RARA-AVIS: Hard-boiled Dames, hmmm

From: Frederick Zackel ( fzackel@wcnet.org)
Date: 15 Jul 2001

Sunday, July 8, 2001 http://www.calendarlive.com/top/1,1419,L-LATimes-Books-X!ArticleDetail-37826

Grrrlz 2 Men KILLER WOMAN BLUES Why Americans Can't Think Straight About Gender and Power By Benjamin DeMott Houghton Mifflin: 256 pp., $26

     In "Killer Woman Blues," DeMott argues that popular culture is pushing women toward a masculine identity whose signature is toughness. He's referring to the ruthless aggression, cutthroat competitiveness and cavalier disregard for intimacy displayed by so many female characters in films, sitcoms, self-help books and even literature.

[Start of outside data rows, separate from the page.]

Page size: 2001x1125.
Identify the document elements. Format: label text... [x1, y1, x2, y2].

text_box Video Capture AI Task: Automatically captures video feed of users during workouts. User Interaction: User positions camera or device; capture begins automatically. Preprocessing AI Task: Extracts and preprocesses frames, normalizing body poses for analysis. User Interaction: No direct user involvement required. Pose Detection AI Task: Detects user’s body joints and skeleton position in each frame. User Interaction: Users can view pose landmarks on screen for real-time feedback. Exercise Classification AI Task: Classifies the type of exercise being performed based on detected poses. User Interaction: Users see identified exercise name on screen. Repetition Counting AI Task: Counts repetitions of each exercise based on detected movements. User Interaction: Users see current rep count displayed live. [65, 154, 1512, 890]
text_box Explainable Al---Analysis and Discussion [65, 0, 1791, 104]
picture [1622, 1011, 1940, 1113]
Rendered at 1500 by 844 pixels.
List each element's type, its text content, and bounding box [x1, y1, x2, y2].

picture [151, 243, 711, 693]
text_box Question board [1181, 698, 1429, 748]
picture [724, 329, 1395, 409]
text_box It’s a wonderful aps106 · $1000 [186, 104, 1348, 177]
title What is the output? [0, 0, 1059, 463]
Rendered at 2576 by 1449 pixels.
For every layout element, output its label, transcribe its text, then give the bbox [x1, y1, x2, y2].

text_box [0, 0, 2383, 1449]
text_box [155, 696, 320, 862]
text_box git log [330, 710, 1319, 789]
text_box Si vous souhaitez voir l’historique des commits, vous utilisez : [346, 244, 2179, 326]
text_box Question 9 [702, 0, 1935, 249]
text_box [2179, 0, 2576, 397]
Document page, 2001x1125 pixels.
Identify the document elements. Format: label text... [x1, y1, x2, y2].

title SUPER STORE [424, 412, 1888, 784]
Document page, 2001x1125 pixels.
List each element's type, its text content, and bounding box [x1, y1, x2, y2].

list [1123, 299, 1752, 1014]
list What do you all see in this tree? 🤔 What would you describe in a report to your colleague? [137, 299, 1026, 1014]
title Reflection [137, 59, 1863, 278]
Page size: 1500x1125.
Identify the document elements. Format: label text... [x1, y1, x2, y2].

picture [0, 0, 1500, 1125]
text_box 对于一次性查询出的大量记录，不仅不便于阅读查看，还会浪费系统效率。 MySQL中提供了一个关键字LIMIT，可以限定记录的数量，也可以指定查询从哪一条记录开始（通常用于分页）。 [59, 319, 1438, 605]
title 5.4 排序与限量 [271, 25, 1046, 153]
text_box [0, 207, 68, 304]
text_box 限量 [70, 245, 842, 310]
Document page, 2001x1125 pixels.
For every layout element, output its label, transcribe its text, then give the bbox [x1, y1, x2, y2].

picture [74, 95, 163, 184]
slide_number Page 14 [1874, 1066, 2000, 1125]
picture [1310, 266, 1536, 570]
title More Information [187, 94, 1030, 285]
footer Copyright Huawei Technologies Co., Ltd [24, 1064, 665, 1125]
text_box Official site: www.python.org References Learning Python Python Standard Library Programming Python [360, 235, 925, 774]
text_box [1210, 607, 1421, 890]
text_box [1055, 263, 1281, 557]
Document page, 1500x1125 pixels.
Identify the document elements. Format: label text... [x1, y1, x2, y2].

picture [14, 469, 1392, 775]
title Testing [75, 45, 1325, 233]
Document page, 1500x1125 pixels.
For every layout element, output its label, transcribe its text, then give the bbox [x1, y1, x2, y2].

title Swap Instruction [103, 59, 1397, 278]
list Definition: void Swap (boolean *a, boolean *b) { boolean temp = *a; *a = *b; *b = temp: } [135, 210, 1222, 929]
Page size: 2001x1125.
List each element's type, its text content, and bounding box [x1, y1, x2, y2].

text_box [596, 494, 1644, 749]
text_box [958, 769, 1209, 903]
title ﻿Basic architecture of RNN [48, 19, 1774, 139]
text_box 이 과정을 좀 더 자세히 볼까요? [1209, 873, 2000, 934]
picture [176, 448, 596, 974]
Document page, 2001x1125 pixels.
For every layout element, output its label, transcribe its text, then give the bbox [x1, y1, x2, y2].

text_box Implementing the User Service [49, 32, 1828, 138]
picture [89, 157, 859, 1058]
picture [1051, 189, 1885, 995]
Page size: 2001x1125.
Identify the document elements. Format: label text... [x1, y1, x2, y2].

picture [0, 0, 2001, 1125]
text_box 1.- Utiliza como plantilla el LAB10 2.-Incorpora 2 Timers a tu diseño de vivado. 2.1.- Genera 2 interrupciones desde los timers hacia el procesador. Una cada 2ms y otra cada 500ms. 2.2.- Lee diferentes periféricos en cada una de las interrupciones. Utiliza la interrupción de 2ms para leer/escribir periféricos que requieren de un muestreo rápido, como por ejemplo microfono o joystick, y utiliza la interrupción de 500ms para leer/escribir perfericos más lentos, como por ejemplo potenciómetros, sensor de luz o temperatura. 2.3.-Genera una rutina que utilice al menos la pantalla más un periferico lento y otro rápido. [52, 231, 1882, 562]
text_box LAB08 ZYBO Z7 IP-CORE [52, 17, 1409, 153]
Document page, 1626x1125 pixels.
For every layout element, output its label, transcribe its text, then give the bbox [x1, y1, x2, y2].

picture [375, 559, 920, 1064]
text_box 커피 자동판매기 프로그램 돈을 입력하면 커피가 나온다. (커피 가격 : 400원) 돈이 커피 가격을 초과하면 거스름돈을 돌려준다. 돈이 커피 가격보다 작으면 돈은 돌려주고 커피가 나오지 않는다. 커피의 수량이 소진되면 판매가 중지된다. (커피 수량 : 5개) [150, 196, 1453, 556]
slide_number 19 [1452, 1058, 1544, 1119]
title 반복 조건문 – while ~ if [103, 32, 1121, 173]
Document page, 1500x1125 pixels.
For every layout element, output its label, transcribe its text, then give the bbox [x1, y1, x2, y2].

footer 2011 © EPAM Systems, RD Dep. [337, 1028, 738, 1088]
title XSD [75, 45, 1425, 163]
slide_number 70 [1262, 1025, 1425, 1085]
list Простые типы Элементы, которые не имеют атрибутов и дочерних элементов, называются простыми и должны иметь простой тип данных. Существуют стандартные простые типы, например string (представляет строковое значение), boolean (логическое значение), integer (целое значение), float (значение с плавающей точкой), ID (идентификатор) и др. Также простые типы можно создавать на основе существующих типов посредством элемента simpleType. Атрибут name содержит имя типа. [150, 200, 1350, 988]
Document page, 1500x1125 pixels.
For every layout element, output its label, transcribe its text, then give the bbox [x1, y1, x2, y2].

DeMott maintains that this process of "women-becoming-men" is a profound violation of the original feminist vision, with dire consequences for all of humankind.
     DeMott's thesis is not entirely convincing, but his premise certainly is. He assembles such an arsenal of examples--including more than 150 recent films--that it seems undeniable: Women are embracing a new model in which autonomy and aggression are valorized. At the same time, DeMott asserts, there is a comparable shift in the masculine ideal. The "male sensitif ," as DeMott calls him, is a staple in high-rated sitcoms and top-grossing films such as "Friends" and "Jerry Maguire." As women learn to fight back, men begin to feel back, and for DeMott, this empathetic figure is an emblem of men becoming women. Is that bad? DeMott thinks so.